Threads and Fault Lines
Published online by Cambridge University Press: 05 June 2012
Characterizing Conceptual Change
Within the learning sciences, conceptual change is probably best defined by its relevance to instruction. In the broad educational experience, some topics seem systematically to be extremely difficult for students. Learning and teaching in these areas are problematic and present persistent failures of conventional methods of instruction. Many areas in the sciences, from elementary school through university level, have this characteristic, including, in physics, concepts of matter and density, Newtonian mechanics, electricity, and relativity; in biology, evolution and genetics. To learn such topics, students must go through a conceptual change. Conceptual change contrasts with less problematic learning such as skill acquisition and acquisition of facts, where difficulty may be evident, but for more apparent reasons such as sheer mass of learning, or the necessity of practice to produce quick, error free, highly refined performance.

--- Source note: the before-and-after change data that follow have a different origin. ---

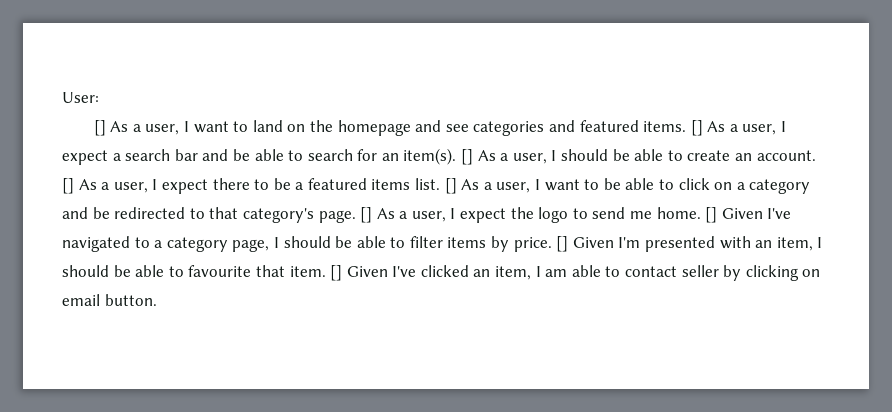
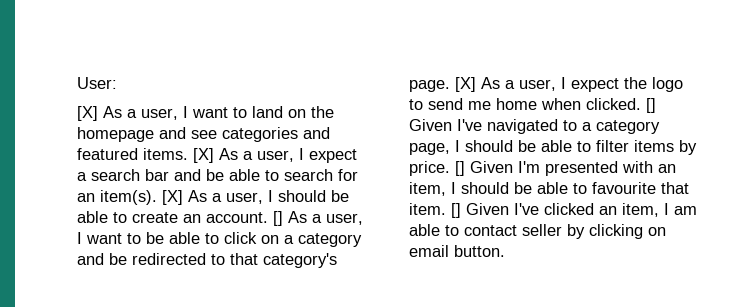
[93,120,106,136] [] -> [77,106,98,121] [X]
[690,120,703,136] [] -> [193,148,214,163] [X]
[461,149,474,165] [] -> [162,190,183,205] [X]
[161,178,541,194] expect there to be a featured items list. [] As a user, I -> (82, 238) none
[360,207,373,223] [] -> [455,77,476,92] [X]
[656,207,701,219] home. -> [496,98,641,110] home when clicked.

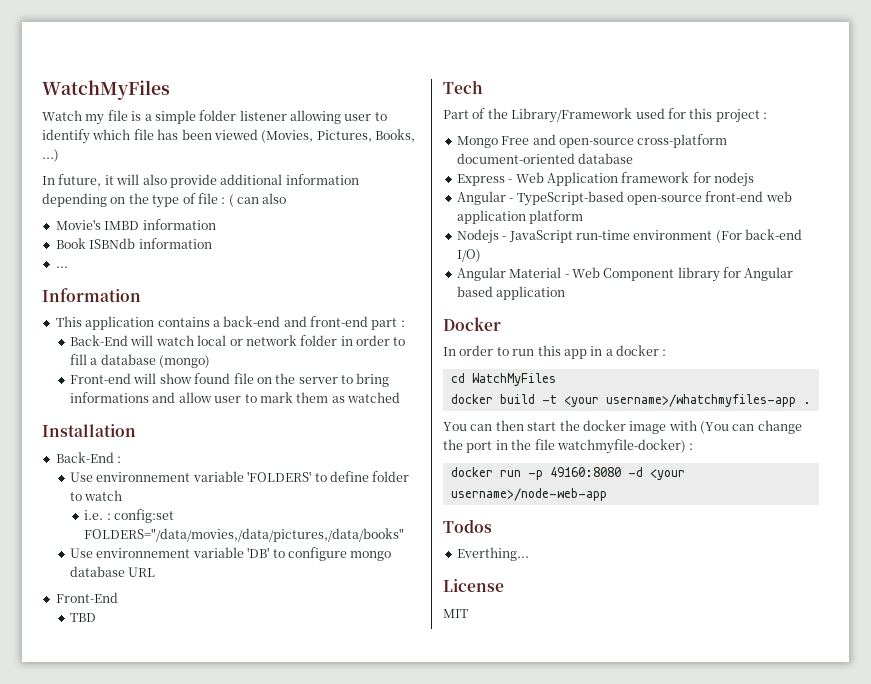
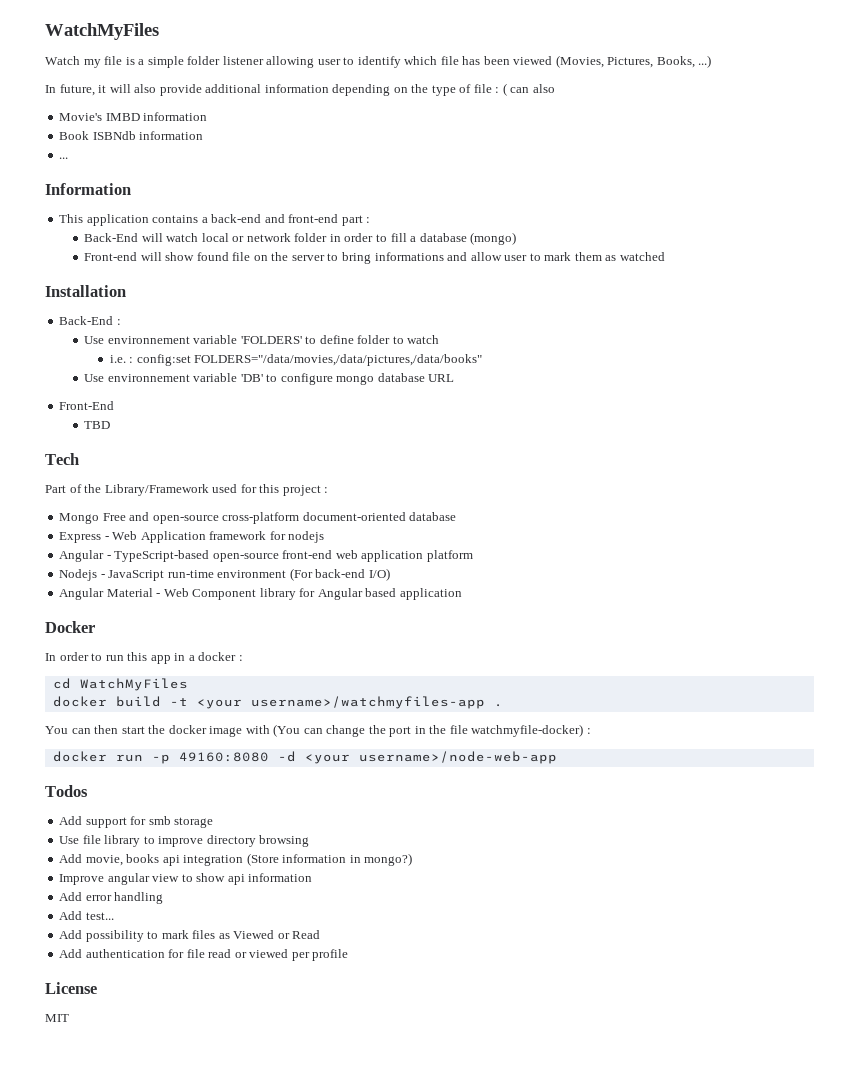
[605,394,796,407] username>/whatchmyfiles-app -> [250,696,485,709] username>/watchmyfiles-app
[456,547,529,561] Everthing... -> [59,816,214,828] [59,835,310,847] [59,853,413,866] [59,873,313,885] [59,892,164,904] [59,911,114,920] [59,930,321,942] [59,949,349,961] Add support for smb storage // Use file library to improve directory browsing // Add movie, books api integration (Store information in mongo?) // Improve angular view to show api information // Add error handling // Add test... // Add possibility to mark files as Viewed or Read // Add authentication for file read or viewed per profile

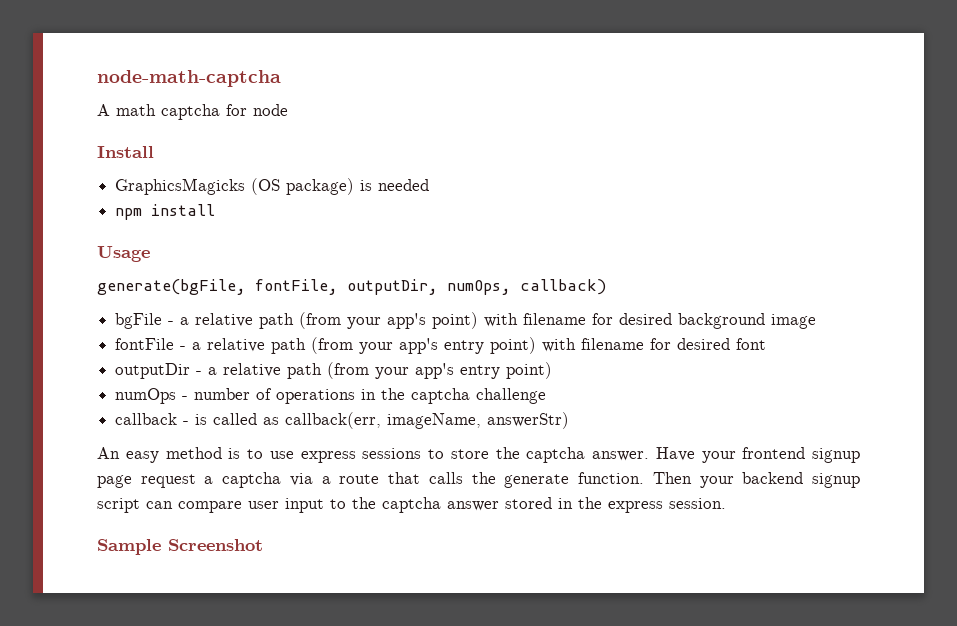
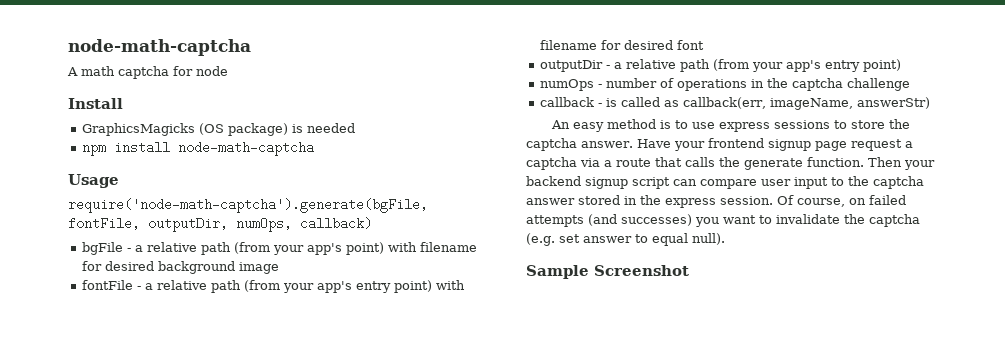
(216, 210) none -> [178,141,315,156] node-math-captcha
[97,279,246,295] generate(bgFile, -> [68,198,428,213] require('node-math-captcha').generate(bgFile,
(726, 503) none -> [777,195,906,207] [526,214,920,227] [526,233,725,246] Of course, on failed attempts (and successes) you want to invalidate the captcha (e.g. set answer to equal null).

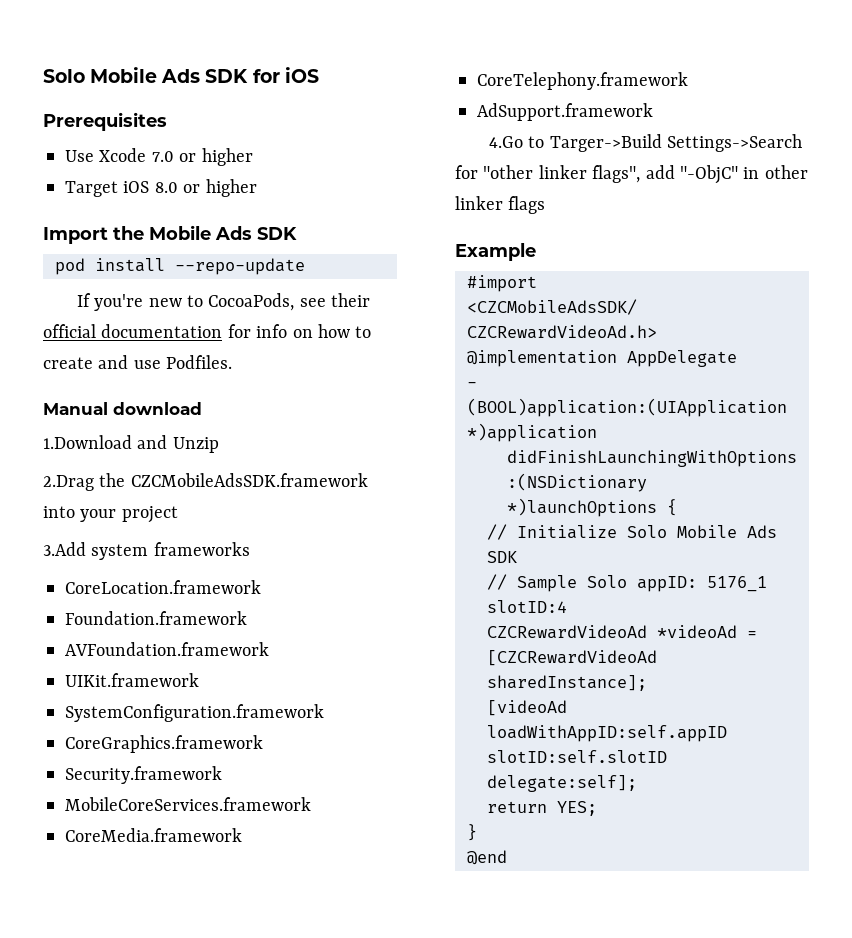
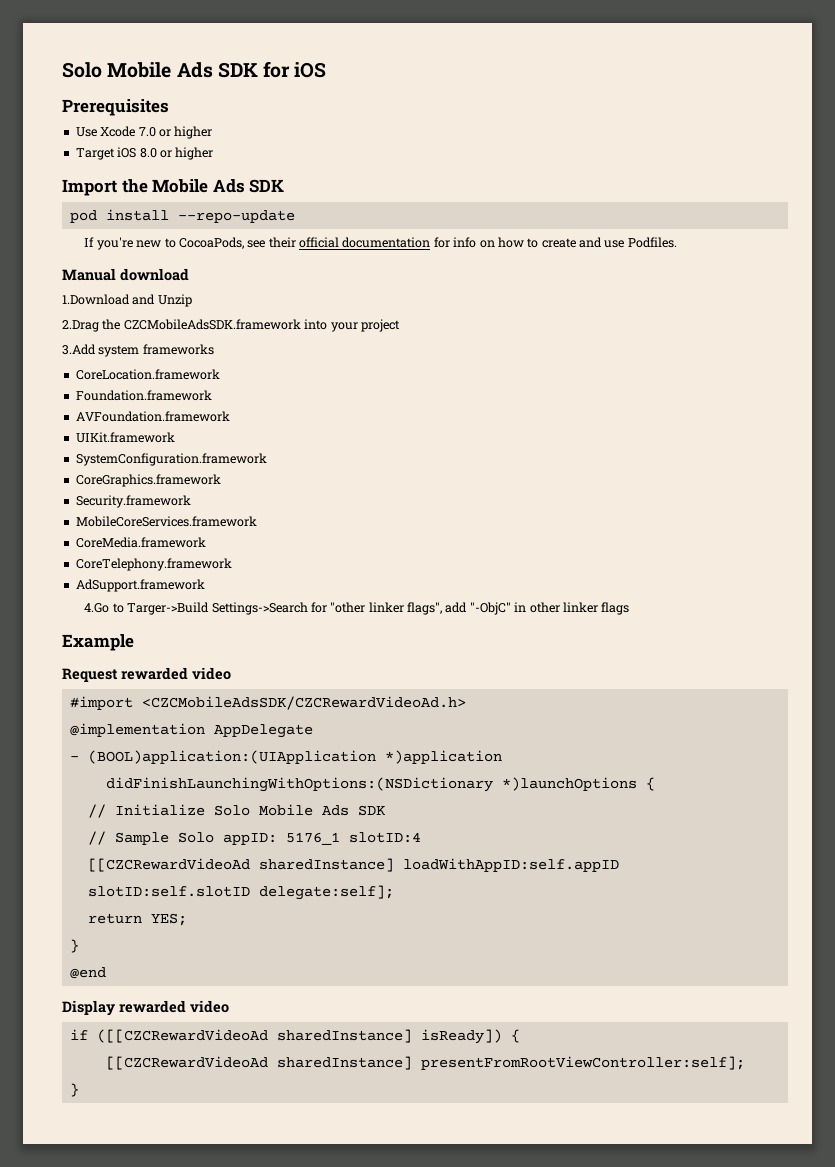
(536, 252) none -> [62,667,231,682] // Request rewarded video
[487,625,757,639] [487,650,657,666] [487,675,647,691] [487,700,567,716] CZCRewardVideoAd *videoAd = [CZCRewardVideoAd sharedInstance]; // [videoAd -> [87,858,394,872] [[CZCRewardVideoAd sharedInstance]
(507, 857) none -> [62,1000,229,1016] [69,1029,520,1044] [105,1056,745,1070] [69,1083,79,1097] // Display rewarded video // if ([[CZCRewardVideoAd sharedInstance] isReady]) { // [[CZCRewardVideoAd sharedInstance] presentFromRootViewController:self]; // }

The name “conceptual change” embodies a first approximation of what constitutes the primary difficulty: students must build new ideas in the context of old ones; hence, the emphasis on “change” rather than on simple acquisition. Strong evidence exists that prior ideas constrain learning in many areas. The “conceptual” part of the conceptual change label must be treated less literally. Various theories locate the difficulty in such entities as “beliefs,” “theories,” or “ontologies,” in addition to “concepts.”